**Directions for this task**
Arrange the lines from the first one through the line holding "What is the total value across all series at 9?", inclusive, as a Markdown table with the columns Row and Line. Leave out blank lines.

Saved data
********

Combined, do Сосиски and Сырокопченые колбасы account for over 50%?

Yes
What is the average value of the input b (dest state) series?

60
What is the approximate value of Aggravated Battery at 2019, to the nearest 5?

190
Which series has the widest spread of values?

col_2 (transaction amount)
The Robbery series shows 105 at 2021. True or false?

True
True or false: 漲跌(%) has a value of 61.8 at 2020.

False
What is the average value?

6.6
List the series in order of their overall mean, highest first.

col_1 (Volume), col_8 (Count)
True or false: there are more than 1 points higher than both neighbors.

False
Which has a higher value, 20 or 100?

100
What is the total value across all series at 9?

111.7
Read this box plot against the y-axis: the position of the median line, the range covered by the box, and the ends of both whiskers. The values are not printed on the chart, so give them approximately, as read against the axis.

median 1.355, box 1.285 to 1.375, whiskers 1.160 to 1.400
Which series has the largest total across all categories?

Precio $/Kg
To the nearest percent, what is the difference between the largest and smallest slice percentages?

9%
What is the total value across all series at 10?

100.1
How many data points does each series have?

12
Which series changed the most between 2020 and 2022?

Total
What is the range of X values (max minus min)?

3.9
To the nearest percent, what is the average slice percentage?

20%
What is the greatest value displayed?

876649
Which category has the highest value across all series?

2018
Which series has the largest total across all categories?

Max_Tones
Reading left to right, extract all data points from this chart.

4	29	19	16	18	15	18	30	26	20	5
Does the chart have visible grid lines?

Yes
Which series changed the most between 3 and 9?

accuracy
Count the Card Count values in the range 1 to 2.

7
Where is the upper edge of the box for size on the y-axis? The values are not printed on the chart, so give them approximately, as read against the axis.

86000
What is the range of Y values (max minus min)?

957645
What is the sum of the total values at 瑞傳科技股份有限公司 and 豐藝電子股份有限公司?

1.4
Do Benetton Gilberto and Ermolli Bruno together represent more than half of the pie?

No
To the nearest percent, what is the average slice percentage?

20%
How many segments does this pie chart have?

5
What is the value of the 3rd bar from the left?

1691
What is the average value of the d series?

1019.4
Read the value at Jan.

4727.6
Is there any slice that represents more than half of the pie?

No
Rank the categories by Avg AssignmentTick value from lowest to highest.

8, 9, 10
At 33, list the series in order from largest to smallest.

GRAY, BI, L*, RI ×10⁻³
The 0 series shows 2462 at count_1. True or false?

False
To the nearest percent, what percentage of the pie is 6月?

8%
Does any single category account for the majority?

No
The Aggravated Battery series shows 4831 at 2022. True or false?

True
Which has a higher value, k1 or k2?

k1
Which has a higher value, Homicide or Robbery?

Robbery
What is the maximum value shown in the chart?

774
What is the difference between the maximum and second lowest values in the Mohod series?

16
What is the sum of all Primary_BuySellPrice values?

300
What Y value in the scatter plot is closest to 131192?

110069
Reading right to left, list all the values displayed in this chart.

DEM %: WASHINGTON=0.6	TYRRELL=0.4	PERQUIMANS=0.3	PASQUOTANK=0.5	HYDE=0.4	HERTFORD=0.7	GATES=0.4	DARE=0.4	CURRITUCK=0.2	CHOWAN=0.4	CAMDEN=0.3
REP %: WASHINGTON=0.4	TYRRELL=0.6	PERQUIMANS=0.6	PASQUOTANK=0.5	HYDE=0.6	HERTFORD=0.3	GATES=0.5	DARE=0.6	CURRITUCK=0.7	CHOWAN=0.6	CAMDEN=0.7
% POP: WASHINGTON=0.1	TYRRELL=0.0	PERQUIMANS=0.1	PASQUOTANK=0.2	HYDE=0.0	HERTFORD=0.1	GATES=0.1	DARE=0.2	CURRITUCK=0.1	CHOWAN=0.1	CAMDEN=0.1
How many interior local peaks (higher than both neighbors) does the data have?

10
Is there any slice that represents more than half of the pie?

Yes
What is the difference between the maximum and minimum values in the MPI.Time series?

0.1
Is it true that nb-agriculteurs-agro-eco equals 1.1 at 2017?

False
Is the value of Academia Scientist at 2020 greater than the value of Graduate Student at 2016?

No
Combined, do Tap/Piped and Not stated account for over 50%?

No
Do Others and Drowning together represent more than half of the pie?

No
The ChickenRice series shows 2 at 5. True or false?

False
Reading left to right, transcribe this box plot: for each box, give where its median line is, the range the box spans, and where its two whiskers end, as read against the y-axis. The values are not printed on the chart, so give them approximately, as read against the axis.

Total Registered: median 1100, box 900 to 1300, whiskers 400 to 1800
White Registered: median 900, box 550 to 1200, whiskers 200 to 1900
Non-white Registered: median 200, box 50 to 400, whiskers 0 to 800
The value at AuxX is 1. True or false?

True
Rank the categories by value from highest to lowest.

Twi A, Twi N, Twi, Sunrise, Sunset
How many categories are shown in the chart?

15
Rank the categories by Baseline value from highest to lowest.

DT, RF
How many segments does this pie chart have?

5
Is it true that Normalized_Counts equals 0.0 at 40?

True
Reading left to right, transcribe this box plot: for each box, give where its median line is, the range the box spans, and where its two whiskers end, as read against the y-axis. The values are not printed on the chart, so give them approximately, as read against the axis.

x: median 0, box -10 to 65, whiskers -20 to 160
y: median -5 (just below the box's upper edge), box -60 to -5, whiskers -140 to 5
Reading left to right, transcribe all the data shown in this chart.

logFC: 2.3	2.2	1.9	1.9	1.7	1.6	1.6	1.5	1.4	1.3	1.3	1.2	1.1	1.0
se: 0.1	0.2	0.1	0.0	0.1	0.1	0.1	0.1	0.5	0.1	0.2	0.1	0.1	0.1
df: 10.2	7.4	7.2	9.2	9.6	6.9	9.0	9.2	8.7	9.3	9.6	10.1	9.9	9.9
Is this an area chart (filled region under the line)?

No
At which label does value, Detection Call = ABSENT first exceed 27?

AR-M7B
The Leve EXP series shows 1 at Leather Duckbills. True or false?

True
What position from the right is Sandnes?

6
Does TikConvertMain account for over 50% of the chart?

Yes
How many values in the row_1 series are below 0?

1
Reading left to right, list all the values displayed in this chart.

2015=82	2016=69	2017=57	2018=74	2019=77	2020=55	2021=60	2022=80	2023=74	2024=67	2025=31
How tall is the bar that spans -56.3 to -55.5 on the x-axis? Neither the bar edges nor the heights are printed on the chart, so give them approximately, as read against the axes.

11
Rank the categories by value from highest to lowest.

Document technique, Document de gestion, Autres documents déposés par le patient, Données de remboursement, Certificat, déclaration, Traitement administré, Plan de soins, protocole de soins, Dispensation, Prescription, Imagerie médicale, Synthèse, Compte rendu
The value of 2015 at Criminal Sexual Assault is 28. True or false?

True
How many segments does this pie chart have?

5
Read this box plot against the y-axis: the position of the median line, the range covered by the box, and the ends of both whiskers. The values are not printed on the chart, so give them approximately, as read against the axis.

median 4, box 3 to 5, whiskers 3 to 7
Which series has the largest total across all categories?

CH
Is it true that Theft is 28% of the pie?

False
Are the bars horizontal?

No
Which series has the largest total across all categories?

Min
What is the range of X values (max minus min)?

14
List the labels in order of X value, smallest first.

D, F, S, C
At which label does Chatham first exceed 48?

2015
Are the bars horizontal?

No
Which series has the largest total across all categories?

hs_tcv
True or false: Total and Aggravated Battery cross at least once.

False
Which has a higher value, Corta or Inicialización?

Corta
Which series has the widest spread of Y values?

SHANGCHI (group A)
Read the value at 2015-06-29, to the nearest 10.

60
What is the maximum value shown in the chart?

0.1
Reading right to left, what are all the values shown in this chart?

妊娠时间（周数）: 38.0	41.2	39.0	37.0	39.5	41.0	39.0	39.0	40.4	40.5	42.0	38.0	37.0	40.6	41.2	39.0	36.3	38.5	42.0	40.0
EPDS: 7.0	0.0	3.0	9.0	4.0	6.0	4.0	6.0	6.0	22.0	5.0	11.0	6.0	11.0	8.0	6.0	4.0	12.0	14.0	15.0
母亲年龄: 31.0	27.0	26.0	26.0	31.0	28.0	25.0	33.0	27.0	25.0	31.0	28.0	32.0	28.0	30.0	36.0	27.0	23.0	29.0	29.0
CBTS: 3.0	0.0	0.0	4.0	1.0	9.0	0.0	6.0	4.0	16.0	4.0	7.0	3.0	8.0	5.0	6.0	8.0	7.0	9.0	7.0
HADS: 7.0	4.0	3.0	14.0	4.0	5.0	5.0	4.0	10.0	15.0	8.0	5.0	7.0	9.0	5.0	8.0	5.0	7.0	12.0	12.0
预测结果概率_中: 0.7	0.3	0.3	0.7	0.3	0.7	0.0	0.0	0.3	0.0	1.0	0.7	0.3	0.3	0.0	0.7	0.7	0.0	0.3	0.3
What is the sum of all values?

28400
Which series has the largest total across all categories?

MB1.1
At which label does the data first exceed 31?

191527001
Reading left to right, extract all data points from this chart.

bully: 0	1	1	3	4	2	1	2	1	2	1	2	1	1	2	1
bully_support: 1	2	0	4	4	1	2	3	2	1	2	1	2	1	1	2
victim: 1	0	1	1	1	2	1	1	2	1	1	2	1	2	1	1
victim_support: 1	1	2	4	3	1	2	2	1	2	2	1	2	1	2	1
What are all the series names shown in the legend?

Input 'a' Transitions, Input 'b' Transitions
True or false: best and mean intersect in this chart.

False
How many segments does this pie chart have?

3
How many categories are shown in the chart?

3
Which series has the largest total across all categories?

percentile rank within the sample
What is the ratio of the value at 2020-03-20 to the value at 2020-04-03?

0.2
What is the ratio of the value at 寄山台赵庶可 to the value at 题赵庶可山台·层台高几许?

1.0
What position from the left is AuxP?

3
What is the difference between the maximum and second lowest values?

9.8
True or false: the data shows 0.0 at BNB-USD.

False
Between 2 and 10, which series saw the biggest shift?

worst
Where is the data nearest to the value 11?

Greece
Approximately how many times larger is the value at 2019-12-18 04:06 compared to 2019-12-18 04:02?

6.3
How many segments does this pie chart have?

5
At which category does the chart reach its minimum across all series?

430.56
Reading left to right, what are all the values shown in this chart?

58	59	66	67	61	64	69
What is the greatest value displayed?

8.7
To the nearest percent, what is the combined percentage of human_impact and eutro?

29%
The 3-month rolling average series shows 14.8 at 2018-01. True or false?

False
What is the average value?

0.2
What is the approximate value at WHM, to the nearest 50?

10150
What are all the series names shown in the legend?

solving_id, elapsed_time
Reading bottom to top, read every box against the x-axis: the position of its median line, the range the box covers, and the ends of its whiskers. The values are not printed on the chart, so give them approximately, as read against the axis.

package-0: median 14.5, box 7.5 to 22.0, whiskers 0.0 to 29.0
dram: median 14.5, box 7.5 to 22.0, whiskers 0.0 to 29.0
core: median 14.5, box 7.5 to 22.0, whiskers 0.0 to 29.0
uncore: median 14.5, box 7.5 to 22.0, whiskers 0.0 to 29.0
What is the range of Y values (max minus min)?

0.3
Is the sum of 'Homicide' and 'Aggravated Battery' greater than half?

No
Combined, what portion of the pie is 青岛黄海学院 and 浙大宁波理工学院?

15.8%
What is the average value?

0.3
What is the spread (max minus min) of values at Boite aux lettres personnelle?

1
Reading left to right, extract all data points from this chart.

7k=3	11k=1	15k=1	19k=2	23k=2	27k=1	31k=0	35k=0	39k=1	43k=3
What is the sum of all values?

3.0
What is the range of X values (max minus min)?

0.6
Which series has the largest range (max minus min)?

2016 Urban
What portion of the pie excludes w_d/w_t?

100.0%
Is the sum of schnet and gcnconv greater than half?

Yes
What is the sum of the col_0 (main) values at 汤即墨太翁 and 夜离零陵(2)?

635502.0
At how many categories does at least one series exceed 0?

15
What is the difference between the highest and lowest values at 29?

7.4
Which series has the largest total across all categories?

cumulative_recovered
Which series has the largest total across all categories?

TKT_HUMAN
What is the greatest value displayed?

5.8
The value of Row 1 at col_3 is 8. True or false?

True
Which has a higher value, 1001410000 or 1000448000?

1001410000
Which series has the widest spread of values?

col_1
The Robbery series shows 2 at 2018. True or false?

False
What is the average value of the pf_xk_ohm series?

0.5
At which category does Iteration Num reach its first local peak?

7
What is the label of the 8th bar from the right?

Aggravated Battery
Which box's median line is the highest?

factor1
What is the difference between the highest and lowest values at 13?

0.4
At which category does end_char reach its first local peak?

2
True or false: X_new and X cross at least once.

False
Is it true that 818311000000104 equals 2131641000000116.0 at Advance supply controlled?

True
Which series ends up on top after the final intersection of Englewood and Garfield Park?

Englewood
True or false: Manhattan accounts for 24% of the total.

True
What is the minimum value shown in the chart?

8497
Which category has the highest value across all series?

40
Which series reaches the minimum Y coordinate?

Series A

********

**Task solution**
| Row | Line |
|---|---|
| 1 | Combined, do Сосиски and Сырокопченые колбасы account for over 50%? |
| 2 | Yes |
| 3 | What is the average value of the input b (dest state) series? |
| 4 | 60 |
| 5 | What is the approximate value of Aggravated Battery at 2019, to the nearest 5? |
| 6 | 190 |
| 7 | Which series has the widest spread of values? |
| 8 | col_2 (transaction amount) |
| 9 | The Robbery series shows 105 at 2021. True or false? |
| 10 | True |
| 11 | True or false: 漲跌(%) has a value of 61.8 at 2020. |
| 12 | False |
| 13 | What is the average value? |
| 14 | 6.6 |
| 15 | List the series in order of their overall mean, highest first. |
| 16 | col_1 (Volume), col_8 (Count) |
| 17 | True or false: there are more than 1 points higher than both neighbors. |
| 18 | False |
| 19 | Which has a higher value, 20 or 100? |
| 20 | 100 |
| 21 | What is the total value across all series at 9? |